Collected data entries
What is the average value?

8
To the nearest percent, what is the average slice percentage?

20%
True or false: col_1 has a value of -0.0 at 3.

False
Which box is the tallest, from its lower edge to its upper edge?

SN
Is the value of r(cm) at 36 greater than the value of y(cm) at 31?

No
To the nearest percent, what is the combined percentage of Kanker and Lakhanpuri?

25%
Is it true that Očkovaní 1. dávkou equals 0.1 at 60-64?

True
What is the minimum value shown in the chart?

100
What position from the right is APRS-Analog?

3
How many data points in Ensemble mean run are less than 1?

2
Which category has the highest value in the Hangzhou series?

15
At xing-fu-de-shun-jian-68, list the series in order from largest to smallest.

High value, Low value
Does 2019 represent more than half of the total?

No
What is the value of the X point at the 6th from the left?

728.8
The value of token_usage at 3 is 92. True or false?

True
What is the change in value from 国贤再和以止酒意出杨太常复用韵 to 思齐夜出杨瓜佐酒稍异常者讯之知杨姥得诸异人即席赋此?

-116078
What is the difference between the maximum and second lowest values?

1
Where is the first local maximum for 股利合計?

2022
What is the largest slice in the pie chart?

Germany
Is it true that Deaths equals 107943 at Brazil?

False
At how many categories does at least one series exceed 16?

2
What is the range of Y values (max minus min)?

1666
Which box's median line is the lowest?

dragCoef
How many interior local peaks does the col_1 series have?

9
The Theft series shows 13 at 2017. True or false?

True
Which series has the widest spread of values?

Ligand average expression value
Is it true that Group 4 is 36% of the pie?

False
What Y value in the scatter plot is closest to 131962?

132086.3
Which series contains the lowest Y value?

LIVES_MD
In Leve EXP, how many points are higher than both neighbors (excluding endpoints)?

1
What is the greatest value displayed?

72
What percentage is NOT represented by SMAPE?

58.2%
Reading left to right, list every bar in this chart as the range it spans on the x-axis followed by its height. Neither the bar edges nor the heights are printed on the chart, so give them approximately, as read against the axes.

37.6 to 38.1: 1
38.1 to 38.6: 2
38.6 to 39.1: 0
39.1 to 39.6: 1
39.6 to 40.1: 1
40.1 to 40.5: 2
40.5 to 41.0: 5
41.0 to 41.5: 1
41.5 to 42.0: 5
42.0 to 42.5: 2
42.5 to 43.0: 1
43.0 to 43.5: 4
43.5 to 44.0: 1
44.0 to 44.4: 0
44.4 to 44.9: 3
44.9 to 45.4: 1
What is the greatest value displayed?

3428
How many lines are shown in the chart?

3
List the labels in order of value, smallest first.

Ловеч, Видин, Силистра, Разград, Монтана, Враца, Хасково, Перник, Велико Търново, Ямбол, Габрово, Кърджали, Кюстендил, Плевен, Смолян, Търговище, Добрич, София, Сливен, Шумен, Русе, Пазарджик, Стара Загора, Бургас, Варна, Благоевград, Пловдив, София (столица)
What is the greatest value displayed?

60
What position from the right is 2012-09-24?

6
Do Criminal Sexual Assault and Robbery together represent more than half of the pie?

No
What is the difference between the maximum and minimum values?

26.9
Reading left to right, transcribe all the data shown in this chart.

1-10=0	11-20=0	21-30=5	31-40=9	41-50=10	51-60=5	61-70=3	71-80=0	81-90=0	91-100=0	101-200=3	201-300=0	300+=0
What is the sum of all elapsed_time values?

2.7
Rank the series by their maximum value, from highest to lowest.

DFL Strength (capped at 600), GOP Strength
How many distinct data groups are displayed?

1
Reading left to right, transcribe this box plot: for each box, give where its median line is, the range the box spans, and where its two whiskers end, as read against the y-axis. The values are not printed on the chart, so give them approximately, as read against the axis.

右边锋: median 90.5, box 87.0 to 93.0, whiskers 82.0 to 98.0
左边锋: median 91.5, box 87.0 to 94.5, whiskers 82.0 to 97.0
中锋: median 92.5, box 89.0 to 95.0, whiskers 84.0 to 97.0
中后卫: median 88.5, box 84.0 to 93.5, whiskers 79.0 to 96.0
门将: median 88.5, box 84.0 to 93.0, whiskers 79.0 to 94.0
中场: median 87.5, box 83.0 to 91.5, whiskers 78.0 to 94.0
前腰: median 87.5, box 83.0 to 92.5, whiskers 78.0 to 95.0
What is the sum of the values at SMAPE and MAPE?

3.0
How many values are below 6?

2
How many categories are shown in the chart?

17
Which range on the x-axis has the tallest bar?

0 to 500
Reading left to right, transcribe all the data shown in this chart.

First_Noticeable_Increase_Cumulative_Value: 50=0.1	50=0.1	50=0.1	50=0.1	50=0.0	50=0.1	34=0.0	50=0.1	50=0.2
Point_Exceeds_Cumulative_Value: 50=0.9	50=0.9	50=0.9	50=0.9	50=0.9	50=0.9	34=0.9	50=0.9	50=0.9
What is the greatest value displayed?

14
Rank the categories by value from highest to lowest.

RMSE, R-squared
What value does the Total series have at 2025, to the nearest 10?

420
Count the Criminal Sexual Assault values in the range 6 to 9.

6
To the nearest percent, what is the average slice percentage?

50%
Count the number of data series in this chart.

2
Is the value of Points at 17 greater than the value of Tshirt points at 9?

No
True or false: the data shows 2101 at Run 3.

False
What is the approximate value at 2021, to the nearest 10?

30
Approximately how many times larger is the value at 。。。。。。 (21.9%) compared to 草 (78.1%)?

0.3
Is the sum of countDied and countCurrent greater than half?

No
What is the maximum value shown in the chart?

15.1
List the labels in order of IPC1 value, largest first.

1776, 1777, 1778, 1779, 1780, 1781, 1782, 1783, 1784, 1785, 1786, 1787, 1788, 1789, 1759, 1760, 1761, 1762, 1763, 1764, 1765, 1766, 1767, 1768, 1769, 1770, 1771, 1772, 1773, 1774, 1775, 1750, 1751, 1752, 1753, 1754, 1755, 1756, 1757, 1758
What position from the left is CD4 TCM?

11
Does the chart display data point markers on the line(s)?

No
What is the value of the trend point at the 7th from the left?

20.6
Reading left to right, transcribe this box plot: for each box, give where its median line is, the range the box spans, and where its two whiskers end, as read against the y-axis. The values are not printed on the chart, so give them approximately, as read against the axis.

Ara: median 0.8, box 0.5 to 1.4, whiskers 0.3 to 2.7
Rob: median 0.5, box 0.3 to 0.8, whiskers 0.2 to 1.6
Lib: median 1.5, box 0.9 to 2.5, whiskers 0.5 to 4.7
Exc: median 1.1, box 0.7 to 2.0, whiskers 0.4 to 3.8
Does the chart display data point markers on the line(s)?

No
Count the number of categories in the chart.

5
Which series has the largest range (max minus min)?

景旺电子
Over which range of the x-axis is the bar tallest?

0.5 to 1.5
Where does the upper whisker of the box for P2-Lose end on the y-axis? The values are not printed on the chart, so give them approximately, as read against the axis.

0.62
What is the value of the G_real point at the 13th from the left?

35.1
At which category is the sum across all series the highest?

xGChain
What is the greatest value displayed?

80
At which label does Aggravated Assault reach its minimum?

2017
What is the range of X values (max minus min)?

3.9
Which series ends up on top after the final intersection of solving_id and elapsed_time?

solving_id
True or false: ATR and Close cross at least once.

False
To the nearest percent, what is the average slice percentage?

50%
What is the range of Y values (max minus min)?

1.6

▶ _ACTIVITY_: Filter the lines above, copying each one that contains the string "minus". Uppercase and lowercase must match.

▶ _WRITTEN SOLUTION_:
What is the range of Y values (max minus min)?
Which series has the largest range (max minus min)?
What is the range of X values (max minus min)?
What is the range of Y values (max minus min)?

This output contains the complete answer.